### Parts of the exercise
1. From the PDF printing text, list every worry its writer raises about the two options considered.
2. Please carry the PDF printing text on from its last sentence.
== Exercise passage ==
I have a situation where in a web application a user may need a variable list of PDFs to be printed. That is, given a large list of PDFs, the user may choose an arbitrary subset of that list to print. These PDFs are stored on the file system. I need a method to allow users to print these batches of PDFs relatively easily (thus, asking the user to click each PDF and print is not an option) and without too much of a hit on performance.

A couple of options I've thought about:

1) I have a colleague who uses a PDF library that I could use to take the PDFs and combine them on the fly and then send that PDF to the user for printing. I don't know if this method will mess up any sort of page numbering. This may be an "ok" method but I worry about the performance hit of this.

2) I've thought about creating an ActiveX that I would pass the PDFs off to and let it invoke the printing features. My concern is that this is needlessly complex and may present some odd user interactions.

So, I'm looking for the best option to use in this scenario, which is probably not one of the ones I've gone through.

+3  A: 

The best solution I have for you is number 1. There are plenty of libraries that will merge documents. From the one I've used the numbering should not be an issue since all the pages are all ready rendered.
===
== Data listing ==
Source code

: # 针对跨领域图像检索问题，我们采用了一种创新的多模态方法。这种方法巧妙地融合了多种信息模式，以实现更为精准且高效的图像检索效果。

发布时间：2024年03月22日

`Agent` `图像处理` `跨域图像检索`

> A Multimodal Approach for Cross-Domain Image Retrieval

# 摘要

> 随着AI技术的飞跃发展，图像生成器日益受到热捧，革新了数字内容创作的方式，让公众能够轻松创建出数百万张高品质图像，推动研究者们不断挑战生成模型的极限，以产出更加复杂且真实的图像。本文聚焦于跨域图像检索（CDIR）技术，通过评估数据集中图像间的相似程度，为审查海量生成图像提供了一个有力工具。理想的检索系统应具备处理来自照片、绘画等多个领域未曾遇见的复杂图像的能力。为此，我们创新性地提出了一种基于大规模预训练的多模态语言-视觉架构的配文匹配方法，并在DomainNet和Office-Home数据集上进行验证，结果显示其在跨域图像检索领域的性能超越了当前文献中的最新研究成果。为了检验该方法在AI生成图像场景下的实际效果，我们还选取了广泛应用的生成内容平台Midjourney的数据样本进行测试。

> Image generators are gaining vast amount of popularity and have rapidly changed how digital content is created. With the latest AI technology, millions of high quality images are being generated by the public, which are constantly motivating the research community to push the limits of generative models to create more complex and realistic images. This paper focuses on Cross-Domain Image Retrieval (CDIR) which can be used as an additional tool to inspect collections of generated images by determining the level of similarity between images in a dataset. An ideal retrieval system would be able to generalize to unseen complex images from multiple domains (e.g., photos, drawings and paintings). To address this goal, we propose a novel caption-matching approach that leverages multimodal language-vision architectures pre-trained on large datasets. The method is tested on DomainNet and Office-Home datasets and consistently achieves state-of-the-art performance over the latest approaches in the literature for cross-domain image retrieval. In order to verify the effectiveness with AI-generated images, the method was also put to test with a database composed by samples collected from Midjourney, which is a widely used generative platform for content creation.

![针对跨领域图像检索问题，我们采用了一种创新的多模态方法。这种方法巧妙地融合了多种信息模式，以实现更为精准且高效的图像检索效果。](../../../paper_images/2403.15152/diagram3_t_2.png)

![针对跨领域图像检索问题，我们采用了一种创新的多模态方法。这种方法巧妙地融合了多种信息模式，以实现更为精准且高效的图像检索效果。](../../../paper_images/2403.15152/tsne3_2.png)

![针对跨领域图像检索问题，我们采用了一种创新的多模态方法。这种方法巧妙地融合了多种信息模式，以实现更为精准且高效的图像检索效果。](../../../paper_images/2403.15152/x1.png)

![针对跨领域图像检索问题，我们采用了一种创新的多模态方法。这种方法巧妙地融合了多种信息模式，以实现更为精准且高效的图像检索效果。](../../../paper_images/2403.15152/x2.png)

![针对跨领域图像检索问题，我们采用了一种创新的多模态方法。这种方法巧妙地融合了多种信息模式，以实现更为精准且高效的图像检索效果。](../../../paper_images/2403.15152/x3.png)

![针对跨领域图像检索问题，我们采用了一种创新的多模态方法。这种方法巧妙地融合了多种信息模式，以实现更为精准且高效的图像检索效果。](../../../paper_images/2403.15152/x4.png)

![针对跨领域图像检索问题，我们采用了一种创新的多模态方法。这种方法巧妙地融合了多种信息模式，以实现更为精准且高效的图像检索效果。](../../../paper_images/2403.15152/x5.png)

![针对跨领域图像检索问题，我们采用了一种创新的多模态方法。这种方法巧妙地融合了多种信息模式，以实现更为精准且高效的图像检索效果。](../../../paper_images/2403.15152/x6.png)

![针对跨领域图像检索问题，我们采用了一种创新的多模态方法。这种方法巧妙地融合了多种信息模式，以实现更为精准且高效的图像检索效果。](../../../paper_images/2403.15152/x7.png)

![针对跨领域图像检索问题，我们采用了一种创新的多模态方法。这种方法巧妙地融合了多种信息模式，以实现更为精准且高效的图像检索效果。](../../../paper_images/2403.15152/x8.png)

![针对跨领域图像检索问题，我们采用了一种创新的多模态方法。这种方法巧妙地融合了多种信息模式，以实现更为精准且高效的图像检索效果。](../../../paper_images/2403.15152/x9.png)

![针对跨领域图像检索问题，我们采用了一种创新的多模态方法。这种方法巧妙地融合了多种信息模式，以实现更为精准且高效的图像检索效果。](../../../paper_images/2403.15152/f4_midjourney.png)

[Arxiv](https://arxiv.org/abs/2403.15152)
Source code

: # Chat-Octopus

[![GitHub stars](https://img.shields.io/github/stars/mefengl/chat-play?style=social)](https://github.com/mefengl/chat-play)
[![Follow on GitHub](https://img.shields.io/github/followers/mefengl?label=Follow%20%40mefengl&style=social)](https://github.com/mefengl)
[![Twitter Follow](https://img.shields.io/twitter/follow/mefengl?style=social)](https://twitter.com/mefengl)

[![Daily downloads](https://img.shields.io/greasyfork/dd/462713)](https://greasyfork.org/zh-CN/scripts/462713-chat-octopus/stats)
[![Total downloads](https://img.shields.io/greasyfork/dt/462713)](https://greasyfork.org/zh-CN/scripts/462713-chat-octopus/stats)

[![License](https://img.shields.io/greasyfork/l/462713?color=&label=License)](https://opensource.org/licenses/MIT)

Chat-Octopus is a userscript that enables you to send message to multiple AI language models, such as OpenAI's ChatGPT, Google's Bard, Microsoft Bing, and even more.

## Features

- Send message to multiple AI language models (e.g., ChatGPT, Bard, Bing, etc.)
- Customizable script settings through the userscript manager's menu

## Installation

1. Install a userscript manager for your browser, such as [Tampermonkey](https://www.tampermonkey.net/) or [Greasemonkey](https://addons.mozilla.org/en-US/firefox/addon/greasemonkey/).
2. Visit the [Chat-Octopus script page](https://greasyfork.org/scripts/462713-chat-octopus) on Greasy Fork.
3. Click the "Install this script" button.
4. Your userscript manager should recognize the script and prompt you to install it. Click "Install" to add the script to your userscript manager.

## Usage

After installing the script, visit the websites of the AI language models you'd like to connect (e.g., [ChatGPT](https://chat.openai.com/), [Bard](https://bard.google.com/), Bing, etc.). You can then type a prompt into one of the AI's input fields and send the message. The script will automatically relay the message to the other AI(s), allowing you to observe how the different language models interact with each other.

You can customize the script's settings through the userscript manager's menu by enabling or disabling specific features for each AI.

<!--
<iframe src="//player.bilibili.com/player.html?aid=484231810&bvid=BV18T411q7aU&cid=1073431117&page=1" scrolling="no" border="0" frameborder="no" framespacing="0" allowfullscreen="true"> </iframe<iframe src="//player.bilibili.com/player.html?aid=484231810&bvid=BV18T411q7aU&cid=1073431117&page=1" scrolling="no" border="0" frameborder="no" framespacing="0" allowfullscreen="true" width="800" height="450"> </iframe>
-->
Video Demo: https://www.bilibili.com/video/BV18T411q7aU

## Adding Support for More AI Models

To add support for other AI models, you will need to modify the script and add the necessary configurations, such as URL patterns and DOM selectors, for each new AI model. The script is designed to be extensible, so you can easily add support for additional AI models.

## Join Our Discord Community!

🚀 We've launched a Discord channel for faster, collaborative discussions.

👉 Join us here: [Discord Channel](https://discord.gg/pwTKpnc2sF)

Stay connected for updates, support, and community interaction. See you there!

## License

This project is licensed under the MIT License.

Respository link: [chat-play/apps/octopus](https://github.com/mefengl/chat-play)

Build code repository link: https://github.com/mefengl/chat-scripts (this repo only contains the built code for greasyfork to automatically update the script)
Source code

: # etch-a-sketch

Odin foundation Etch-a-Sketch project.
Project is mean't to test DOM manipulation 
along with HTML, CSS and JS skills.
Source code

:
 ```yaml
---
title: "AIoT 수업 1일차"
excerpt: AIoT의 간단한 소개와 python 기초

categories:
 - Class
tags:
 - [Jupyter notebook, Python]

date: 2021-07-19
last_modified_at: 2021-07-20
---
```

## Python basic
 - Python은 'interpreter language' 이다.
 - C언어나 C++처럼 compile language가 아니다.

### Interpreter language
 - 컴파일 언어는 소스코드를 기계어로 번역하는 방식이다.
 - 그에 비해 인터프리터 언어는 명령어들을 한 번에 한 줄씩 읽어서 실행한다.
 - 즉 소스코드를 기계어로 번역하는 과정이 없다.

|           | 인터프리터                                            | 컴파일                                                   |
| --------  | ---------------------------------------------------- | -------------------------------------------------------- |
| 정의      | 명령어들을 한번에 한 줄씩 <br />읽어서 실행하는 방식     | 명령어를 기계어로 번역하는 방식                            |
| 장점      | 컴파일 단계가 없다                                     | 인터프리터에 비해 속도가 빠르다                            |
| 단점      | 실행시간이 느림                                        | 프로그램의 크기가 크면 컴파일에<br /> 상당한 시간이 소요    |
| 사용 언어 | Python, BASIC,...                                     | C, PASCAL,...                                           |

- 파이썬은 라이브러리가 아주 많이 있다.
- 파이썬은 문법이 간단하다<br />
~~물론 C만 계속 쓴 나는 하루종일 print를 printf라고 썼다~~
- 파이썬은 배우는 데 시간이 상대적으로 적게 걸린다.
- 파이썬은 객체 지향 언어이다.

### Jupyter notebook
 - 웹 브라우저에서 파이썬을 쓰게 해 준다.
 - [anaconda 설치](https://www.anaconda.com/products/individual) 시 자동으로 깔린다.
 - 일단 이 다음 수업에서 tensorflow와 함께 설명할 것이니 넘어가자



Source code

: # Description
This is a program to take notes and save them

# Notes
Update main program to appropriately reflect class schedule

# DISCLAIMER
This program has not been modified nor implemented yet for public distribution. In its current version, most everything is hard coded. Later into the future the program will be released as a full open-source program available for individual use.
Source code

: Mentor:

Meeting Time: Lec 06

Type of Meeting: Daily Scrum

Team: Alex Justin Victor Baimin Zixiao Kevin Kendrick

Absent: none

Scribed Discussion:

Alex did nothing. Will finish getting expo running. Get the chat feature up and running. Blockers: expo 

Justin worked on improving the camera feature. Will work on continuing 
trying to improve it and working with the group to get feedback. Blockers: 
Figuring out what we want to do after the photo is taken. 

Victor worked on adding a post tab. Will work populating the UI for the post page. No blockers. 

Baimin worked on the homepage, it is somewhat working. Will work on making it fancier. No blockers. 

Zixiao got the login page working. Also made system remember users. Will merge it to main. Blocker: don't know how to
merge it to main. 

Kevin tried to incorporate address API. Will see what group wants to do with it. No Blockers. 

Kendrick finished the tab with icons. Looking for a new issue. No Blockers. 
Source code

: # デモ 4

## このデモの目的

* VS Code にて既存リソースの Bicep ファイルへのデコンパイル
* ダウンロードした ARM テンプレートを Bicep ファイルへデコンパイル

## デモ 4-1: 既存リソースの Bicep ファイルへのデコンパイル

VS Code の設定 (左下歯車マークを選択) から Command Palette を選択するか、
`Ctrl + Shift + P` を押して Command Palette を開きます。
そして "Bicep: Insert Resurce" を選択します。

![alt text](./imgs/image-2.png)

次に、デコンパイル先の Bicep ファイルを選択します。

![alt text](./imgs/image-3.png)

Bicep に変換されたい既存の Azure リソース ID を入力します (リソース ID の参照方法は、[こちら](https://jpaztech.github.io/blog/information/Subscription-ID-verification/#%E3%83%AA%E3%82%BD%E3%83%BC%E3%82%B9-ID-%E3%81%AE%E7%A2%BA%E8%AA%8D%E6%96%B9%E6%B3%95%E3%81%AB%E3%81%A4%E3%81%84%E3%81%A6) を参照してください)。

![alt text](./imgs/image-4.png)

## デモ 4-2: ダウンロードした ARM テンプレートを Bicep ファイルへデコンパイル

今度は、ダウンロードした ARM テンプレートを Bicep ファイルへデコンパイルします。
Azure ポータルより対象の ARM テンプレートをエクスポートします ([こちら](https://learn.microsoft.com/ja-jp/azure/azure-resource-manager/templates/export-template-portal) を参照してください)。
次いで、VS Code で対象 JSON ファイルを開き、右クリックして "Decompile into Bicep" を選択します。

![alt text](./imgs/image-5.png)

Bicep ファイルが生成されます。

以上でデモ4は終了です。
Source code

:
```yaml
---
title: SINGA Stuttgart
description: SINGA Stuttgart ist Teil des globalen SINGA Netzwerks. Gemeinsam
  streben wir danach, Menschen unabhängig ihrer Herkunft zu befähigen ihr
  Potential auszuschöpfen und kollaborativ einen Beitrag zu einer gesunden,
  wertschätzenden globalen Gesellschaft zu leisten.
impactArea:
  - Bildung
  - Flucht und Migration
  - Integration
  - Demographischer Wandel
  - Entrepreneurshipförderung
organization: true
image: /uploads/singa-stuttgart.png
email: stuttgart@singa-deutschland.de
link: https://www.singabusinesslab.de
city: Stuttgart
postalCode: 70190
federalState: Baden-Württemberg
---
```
===
### Per-task outputs
1.
- Combining the PDFs on the fly might mess up page numbering.
- Combining the PDFs on the fly might cause a performance hit.
- An ActiveX control might be needlessly complex.
- An ActiveX control might present some odd user interactions.

2.
If you go with ActiveX you are going to limit yourself to IE which might be acceptable. The only other idea would be to use a smart client so you can have more control...then you could serve up the PDF's via a web service.

JoshBerke
+1  A: 

Print from the server, perhaps?

http://stackoverflow.com/questions/345224/printing-server-side-from-net-without-winforms

Quog
+1  A: 

I agree with #1. You could do some tests to see what the performance hit would be like.

Kevin Tighe
Yeah, I'll go with that and benchmark.
BobbyShaftoe
+3  A: 

I think concatenating the documents is the way to go. For tools I recommend iText#. Its free :) http://sourceforge.net/projects/itextsharp/

Andy Webb
Thanks, I have access to a commerical PDF library but if that is more complicated than I like, I'll look at iTextSharp.
BobbyShaftoe
Is there anyway to use the program in Mac/Ubuntu?